FRANKFURT (Reuters) - BMW (BMWG.DE) expects its research and development budget, when measured as a percentage of sales, to rise in 2018, its CFO told a German paper.
“Reducing CO2 emissions, electrifying engines and autonomous driving are the key challenges for our industry over the next years,” the carmaker’s Chief Financial Officer Nicolas Peter told Boersen-Zeitung in an interview published on Saturday.
He said that R&D spending would account for about 6 percent of sales this year, up from 5.5 percent in 2016.
“Next year, too, should see a higher ratio,” Peter was quoted as saying.
BMW expects sales to grow slightly this year compared with the 86.42 billion euros ($96.82 billion) generated in 2016, suggesting R&D spending of more than 5.19 billion euros in 2017.
For years, carmakers have struggled to bring down the cost of electric cars, which have failed to gain traction with consumers in part because of their price. At the same time, they are forced to cut the emissions of their fleets and face dwindling demand for diesel cars.
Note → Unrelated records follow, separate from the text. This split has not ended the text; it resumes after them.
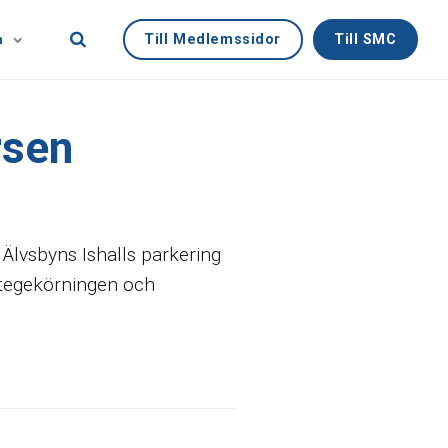
Till Medlemssidor
Till SMC
n
rsen
Älvsbyns Ishalls parkering
ortegekörningen och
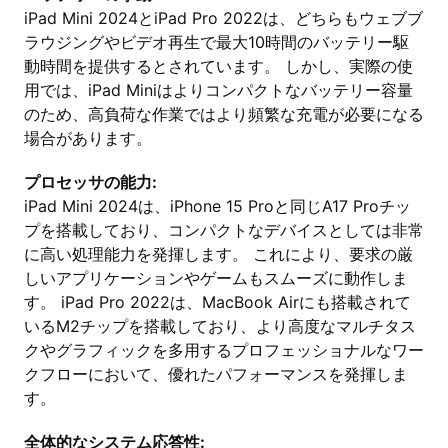
iPad Mini 2024とiPad Pro 2022は、どちらもウェブブ
ラウジングやビデオ再生で最大10時間のバッテリー駆
動時間を提供するとされています。 しかし、実際の使
用では、iPad Miniはよりコンパクトなバッテリー容量
のため、高負荷な作業ではより頻繁な充電が必要になる
場合があります。
プロセッサの能力:
iPad Mini 2024は、iPhone 15 Proと同じA17 Proチッ
プを搭載しており、コンパクトなデバイスとしては非常
に高い処理能力を発揮します。 これにより、要求の厳
しいアプリケーションやゲームもスムーズに動作しま
す。 iPad Pro 2022は、MacBook Airにも搭載されて
いるM2チップを搭載しており、より高度なマルチタス
クやグラフィックを多用するプロフェッショナルなワー
クフローにおいて、優れたパフォーマンスを発揮しま
す。
全体的なシステム応答性:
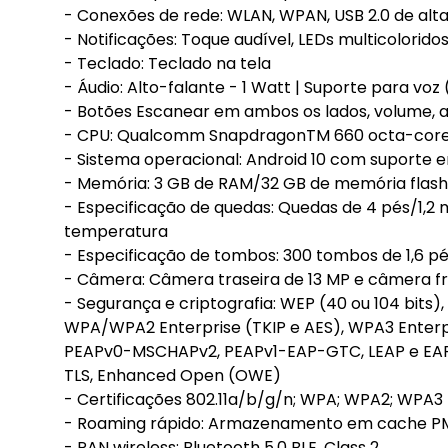
- Conexões de rede: WLAN, WPAN, USB 2.0 de alta
- Notificações: Toque audível, LEDs multicolorido
- Teclado: Teclado na tela
- Áudio: Alto-falante - 1 Watt | Suporte para voz
- Botões Escanear em ambos os lados, volume, a
- CPU: Qualcomm SnapdragonTM 660 octa-core 
- Sistema operacional: Android 10 com suporte 
- Memória: 3 GB de RAM/32 GB de memória flash
- Especificação de quedas: Quedas de 4 pés/1,2
temperatura
- Especificação de tombos: 300 tombos de 1,6 p
- Câmera: Câmera traseira de 13 MP e câmera f
- Segurança e criptografia: WEP (40 ou 104 bits
WPA/WPA2 Enterprise (TKIP e AES), WPA3 Enterp
PEAPv0-MSCHAPv2, PEAPv1-EAP-GTC, LEAP e EAP
TLS, Enhanced Open (OWE)
- Certificações 802.11a/b/g/n; WPA; WPA2; WPA3
- Roaming rápido: Armazenamento em cache PMK
- PAN wireless: Bluetooth 5.0 BLE, Class 2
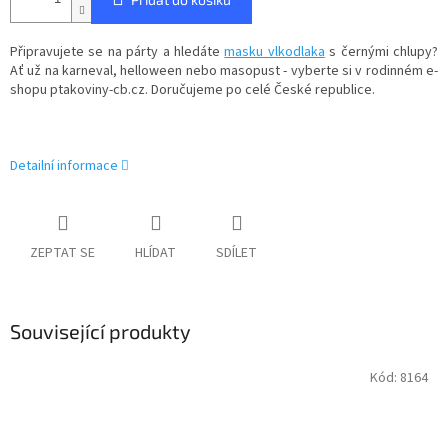
Připravujete se na párty a hledáte
masku vlkodlaka
s černými chlupy?
Ať už na karneval, helloween nebo masopust - vyberte si v rodinném e-
shopu ptakoviny-cb.cz. Doručujeme po celé České republice.
Detailní informace
ZEPTAT SE
HLÍDAT
SDÍLET
Související produkty
Kód:
8164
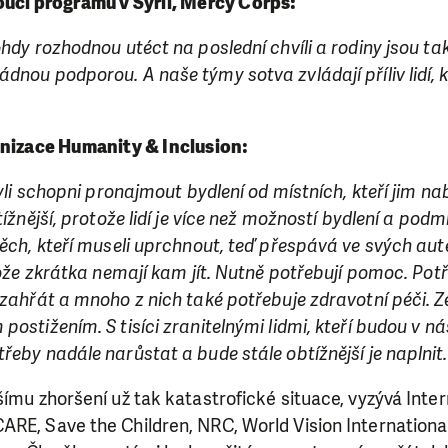
ucí programů v Sýrii, Mercy Corps:
ohdy rozhodnou utéct na poslední chvíli a rodiny jsou t
dnou podporou. A naše týmy sotva zvládají příliv lidí, kt
anizace
Humanity & Inclusion
:
byli schopni pronajmout bydlení od místních, kteří jim na
tížnější, protože lidí je více než možností bydlení a podm
 těch, kteří museli uprchnout, teď přespává ve svých a
tože zkrátka nemají kam jít. Nutně potřebují pomoc. Potřeb
 zahřát a mnoho z nich také potřebuje zdravotní péči. Z
postižením. S tisíci zranitelnými lidmi, kteří budou v n
řeby nadále narůstat a bude stále obtížnější je naplnit.
šímu zhoršení už tak katastrofické situace, vyzývá Inte
ARE, Save the Children, NRC, World Vision Internationa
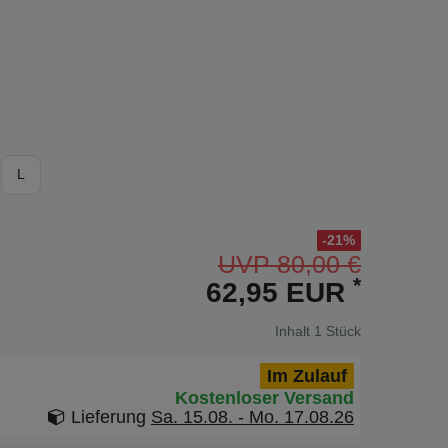
L
-21%
UVP 80,00 €
*
62,95 EUR
Inhalt
1
Stück
Im Zulauf
Kostenloser Versand
Lieferung
Sa. 15.08. - Mo. 17.08.26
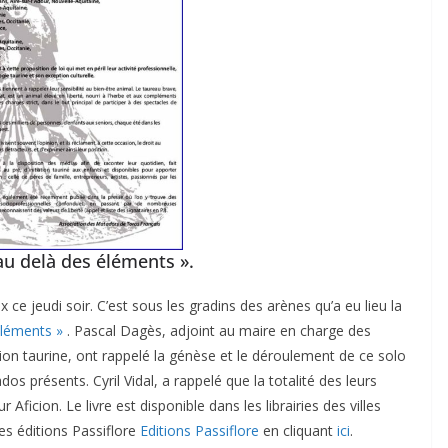
au delà des éléments ».
 ce jeudi soir. C’est sous les gradins des arènes qu’a eu lieu la
éléments »
. Pascal Dagès, adjoint au maire en charge des
sion taurine, ont rappelé la génèse et le déroulement de ce solo
s présents. Cyril Vidal, a rappelé que la totalité des leurs
 Aficion. Le livre est disponible dans les librairies des villes
es éditions Passiflore
Editions Passiflore
en cliquant
ici
.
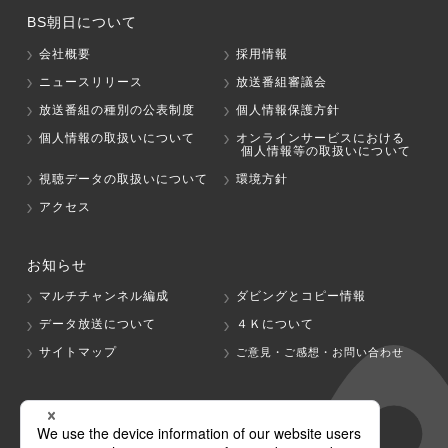
BS朝日について
会社概要
採用情報
ニュースリリース
放送番組審議会
放送番組の種別の公表制度
個人情報保護方針
個人情報の取扱いについて
オンラインサービスにおける
個人情報等の取扱いについて
視聴データの取扱いについて
環境方針
アクセス
お知らせ
マルチチャンネル編成
ダビングとコピー情報
データ放送について
４Ｋについて
サイトマップ
ご意見・ご感想・お問い合わせ
グループ会社
テレビ朝日
テレ朝チャンネル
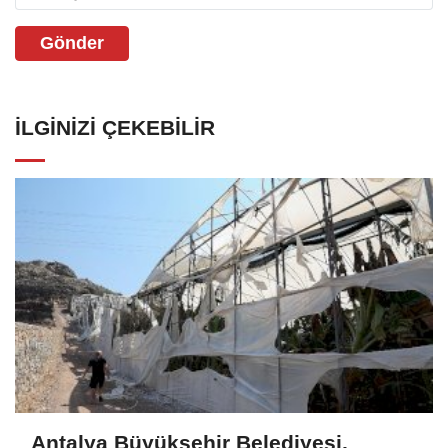
Gönder
İLGINIZI ÇEKEBILIR
Antalya Büyükşehir Belediyesi,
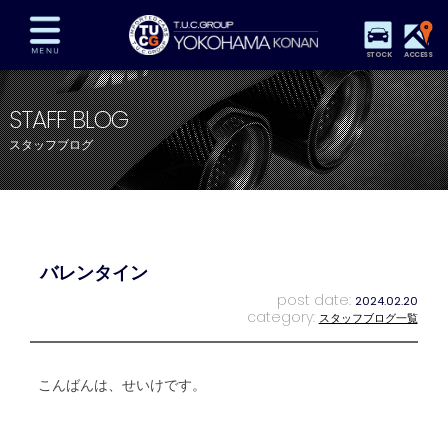
STOCK
ACCESS
在庫車両情報
保証&サービス
パーツリスト
STAFF BLOG
TUCとは？
店舗情報
アクセスマップ
スタッフブログ
全国納車
特別作業
注文販売
自動車保険
買取査定
スタッフ紹介
リクルート
お問い合わせ
会社概要
バレンタイン
プライバシーポリシー
スタッフblog
納車blog
post date:
2024.02.20
category:
スタッフブログ一覧
こんばんは、せいけです。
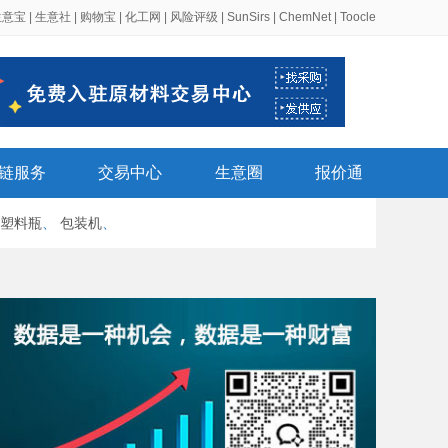
生意宝
|
生意社
|
购物宝
|
化工网
|
风险评级
|
SunSirs
|
ChemNet
|
Toocle
链服务
交易中心
生意圈
报价通
塑料瓶
、
包装机
、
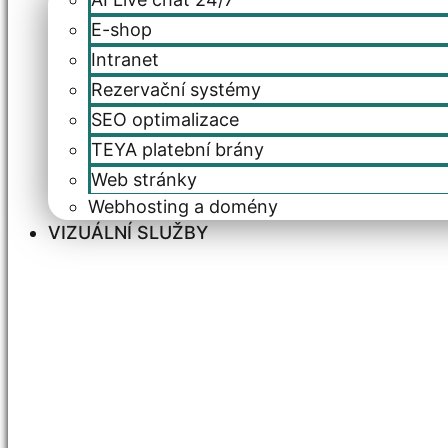
E-shop
Intranet
Rezervační systémy
SEO optimalizace
TEYA platební brány
Web stránky
Webhosting a domény
VIZUÁLNÍ SLUŽBY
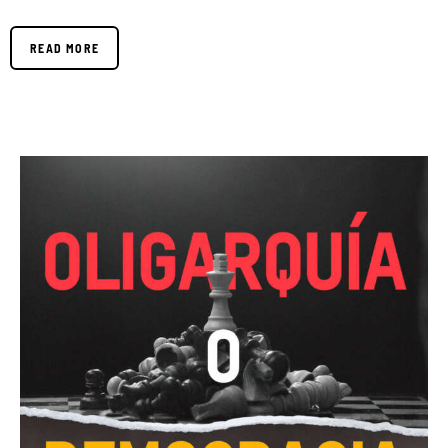
READ MORE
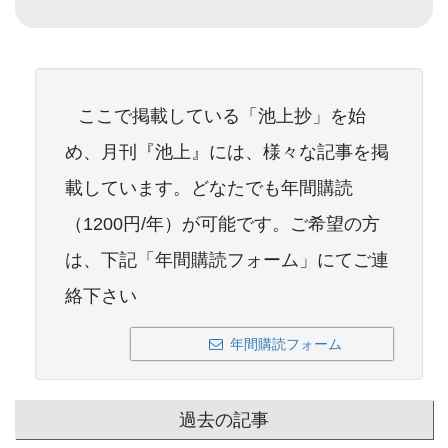
ここで掲載している「池上抄」を始
め、月刊『池上』には、様々な記事を掲
載しています。どなたでも年間購読
（1200円/年）が可能です。ご希望の方
は、下記「年間購読フォーム」にてご連
絡下さい
年間購読フォーム
過去の記事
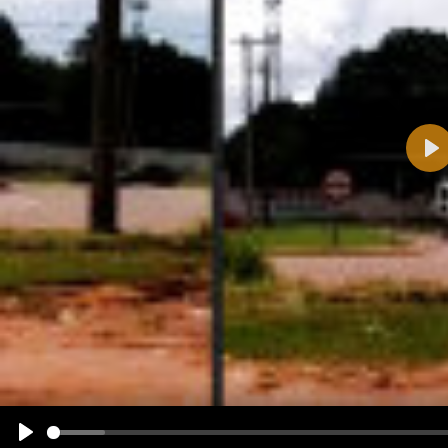
Pla
Name:
E-Mail-Adresse (optional):
Kommentar:
Alle HTML-Tags außer <br>, <strike> und <i> werden aus Deinem Kommentar entfernt.
URLs werden automatisch umgewandelt. Bitte verwende "www." oder "http://" in URLs
Ich möchte eine E-Mail, wenn zu meinem Kommentar Antworten erscheinen.
Ich möchte eine E-Mail, wenn auf dieser Seite weitere Kommentare erscheinen.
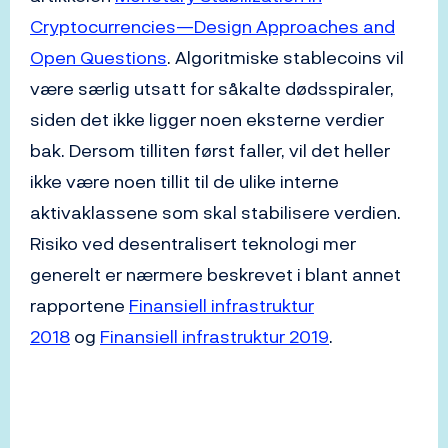
Cryptocurrencies—Design Approaches and
Open Questions
. Algoritmiske stablecoins vil
være særlig utsatt for såkalte dødsspiraler,
siden det ikke ligger noen eksterne verdier
bak. Dersom tilliten først faller, vil det heller
ikke være noen tillit til de ulike interne
aktivaklassene som skal stabilisere verdien.
Risiko ved desentralisert teknologi mer
generelt er nærmere beskrevet i blant annet
rapportene
Finansiell infrastruktur
2018
og
Finansiell infrastruktur 2019
.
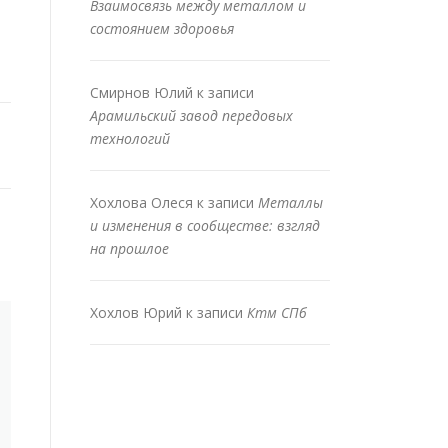
Взаимосвязь между металлом и
состоянием здоровья
Смирнов Юлий
к записи
Арамильский завод передовых
технологий
Хохлова Олеся
к записи
Металлы
и изменения в сообществе: взгляд
на прошлое
Хохлов Юрий
к записи
Ктм СПб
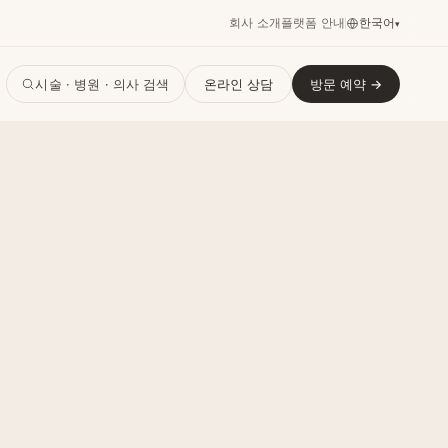
한국어
회사 소개
플랫폼 안내
▾
시술 · 병원 · 의사 검색
온라인 상담
방문 예약 →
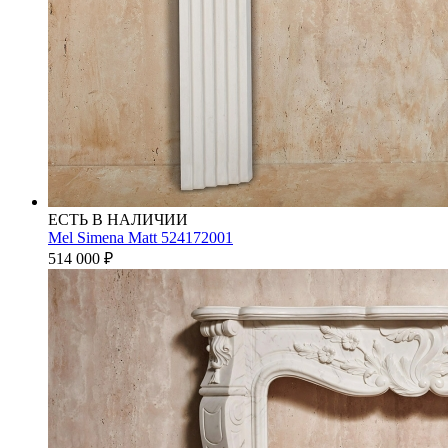
ЕСТЬ В НАЛИЧИИ
Mel Simena Matt 524172001
514 000
₽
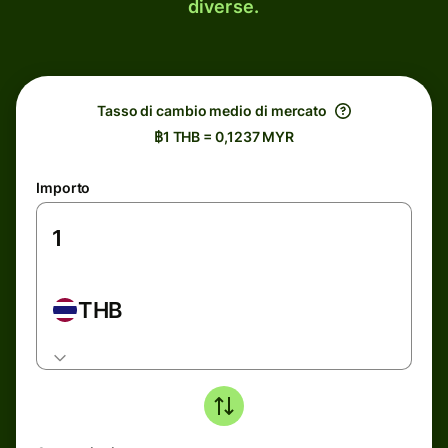
diverse.
Tasso di cambio medio di mercato
฿1 THB = 0,1237 MYR
Importo
THB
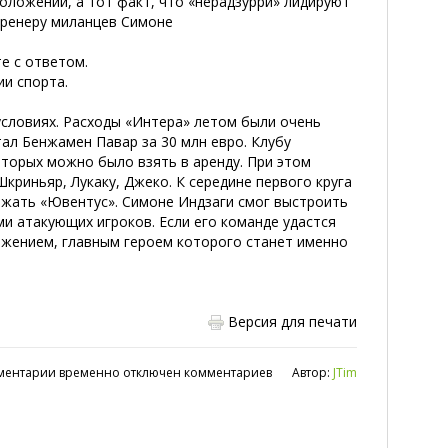
оложении, а тот факт, что «нерадзурри» лидируют
тренеру миланцев Симоне
е с ответом.
ии спорта.
условиях. Расходы «Интера» летом были очень
ал Бенжамен Павар за 30 млн евро. Клубу
оторых можно было взять в аренду. При этом
криньяр, Лукаку, Джеко. К середине первого круга
ежать «Ювентус». Симоне Индзаги смог выстроить
и атакующих игроков. Если его команде удастся
ижением, главным героем которого станет именно
Версия для печати
ментарии временно отключен комментариев
Автор:
JTim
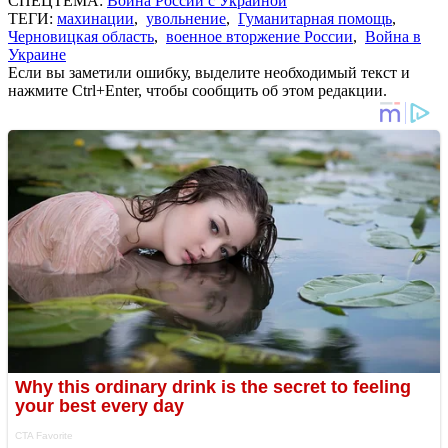
СПЕЦТЕМА:
Война России с Украиной
ТЕГИ:
махинации
,
увольнение
,
Гуманитарная помощь
,
Черновицкая область
,
военное вторжение России
,
Война в
Украине
Если вы заметили ошибку, выделите необходимый текст и
нажмите Ctrl+Enter, чтобы сообщить об этом редакции.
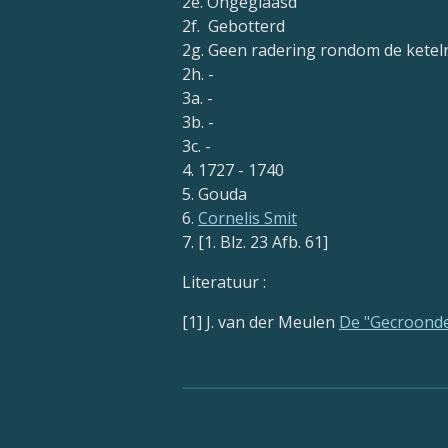
2e. Ongeglaasd
2f. Gebotterd
2g. Geen radering rondom de ketel
2h. -
3a. -
3b. -
3c. -
4. 1727 - 1740
5. Gouda
6.
Cornelis Smit
7. [1. Blz. 23 Afb. 61]
Literatuur :
[1] J. van der Meulen
De "Gecroonde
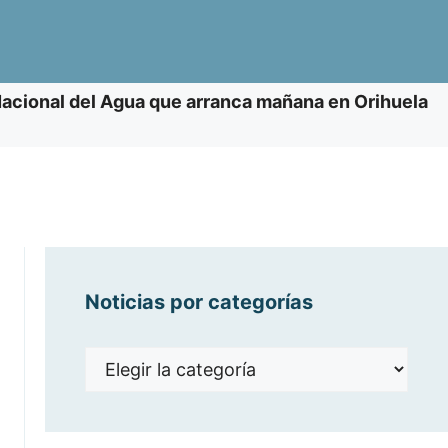
 Nacional del Agua que arranca mañana en Orihuela
Noticias por categorías
Noticias
por
categorías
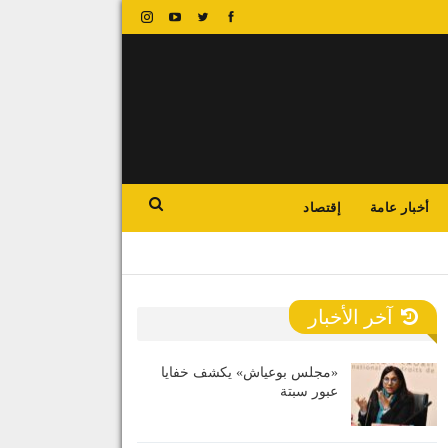
أخبار عامة
إقتصاد
آخر الأخبار
«مجلس بوعياش» يكشف خفايا
عبور سبتة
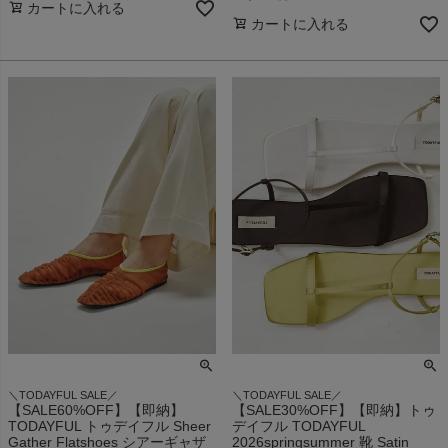
カートに入れる
カートに入れる
＼TODAYFUL SALE／
＼TODAYFUL SALE／
【SALE60%OFF】【即納】
【SALE30%OFF】【即納】トゥ
TODAYFUL トゥデイフル Sheer
デイフル TODAYFUL
Gather Flatshoes シアーギャザ
2026springsummer 靴 Satin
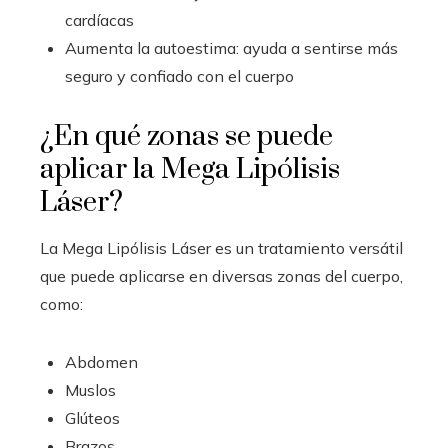
cardíacas
Aumenta la autoestima: ayuda a sentirse más
seguro y confiado con el cuerpo
¿En qué zonas se puede
aplicar la Mega Lipólisis
Láser?
La Mega Lipólisis Láser es un tratamiento versátil
que puede aplicarse en diversas zonas del cuerpo,
como:
Abdomen
Muslos
Glúteos
Brazos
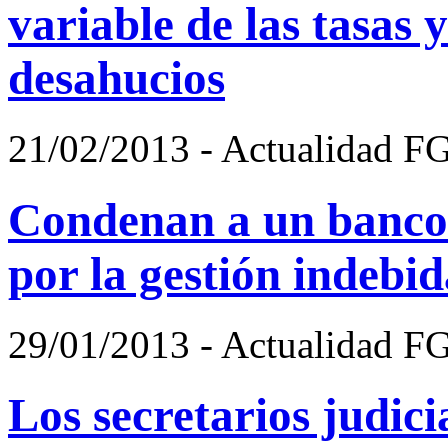
variable de las tasas 
desahucios
21/02/2013 - Actualidad F
Condenan a un banco 
por la gestión indebi
29/01/2013 - Actualidad F
Los secretarios judici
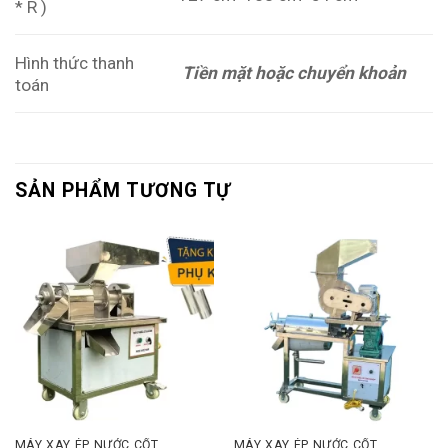
* R )
Hình thức thanh
Tiền mặt hoặc chuyển khoản
toán
SẢN PHẨM TƯƠNG TỰ
MÁY XAY ÉP NƯỚC CỐT
MÁY XAY ÉP NƯỚC CỐT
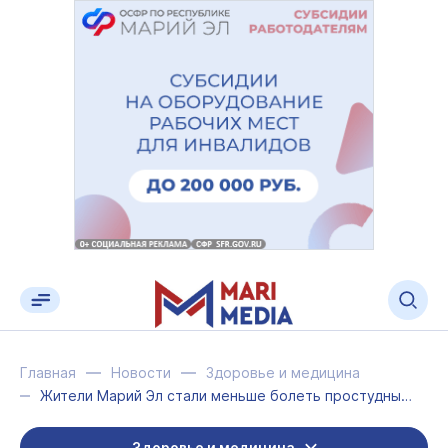
Главная
Новости
Здоровье и медицина
Жители Марий Эл стали меньше болеть простудными заболеваниями и гриппом
Здоровье и медицина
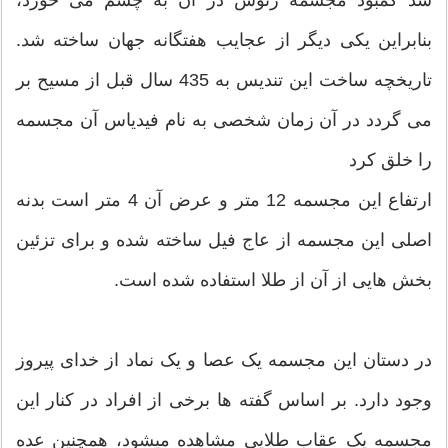
شد کمبود مجسمه زئوس در آن به چشم می خورد،
بنابراین یکی دیگر از عجایب هفتگانه جهان ساخته شد.
تاریخچه ساخت این تندیس به 435 سال قبل از مسیح بر
می گردد در آن زمان شخصی به نام فیدیاس آن مجسمه
را خلق کرد
ارتفاع این مجسمه 12 متر و عرض آن 4 متر است بدنه
اصلی این مجسمه از عاج فیل ساخته شده و برای تزئین
بخش هایی از آن از طلا استفاده شده است.
در دستان این مجسمه یک عصا و یک نماد از خدای پیروز
وجود دارد. بر اساس گفته ها برخی از افراد در کنار این
مجسمه یک عقاب طلایی مشاهده میشود، همچنین عده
German Chancellor Angela Merkel, in her weekly Saturday podcast, also said it would be desirable for Europe’s biggest economy to produce battery cells for electric cars locally and reduce dependency on Asian suppliers.
“And if we are part of the research, also with regard to the prototypes, then I think it improves the outlook of bringing modern production of next-generation cells back to Europe and Germany,” she said.
Merkel on Monday said Germany was likely to miss the government’s target of putting a million electric vehicles (EV) on the roads by the end of the decade, but added that a big breakthrough in demand for battery-powered cars could come very abruptly.
The sale of EVs has remained sluggish in Germany despite discounts introduced last year and granted to buyers of green cars. In 2016, there were less than 80,000 electric cars on German roads.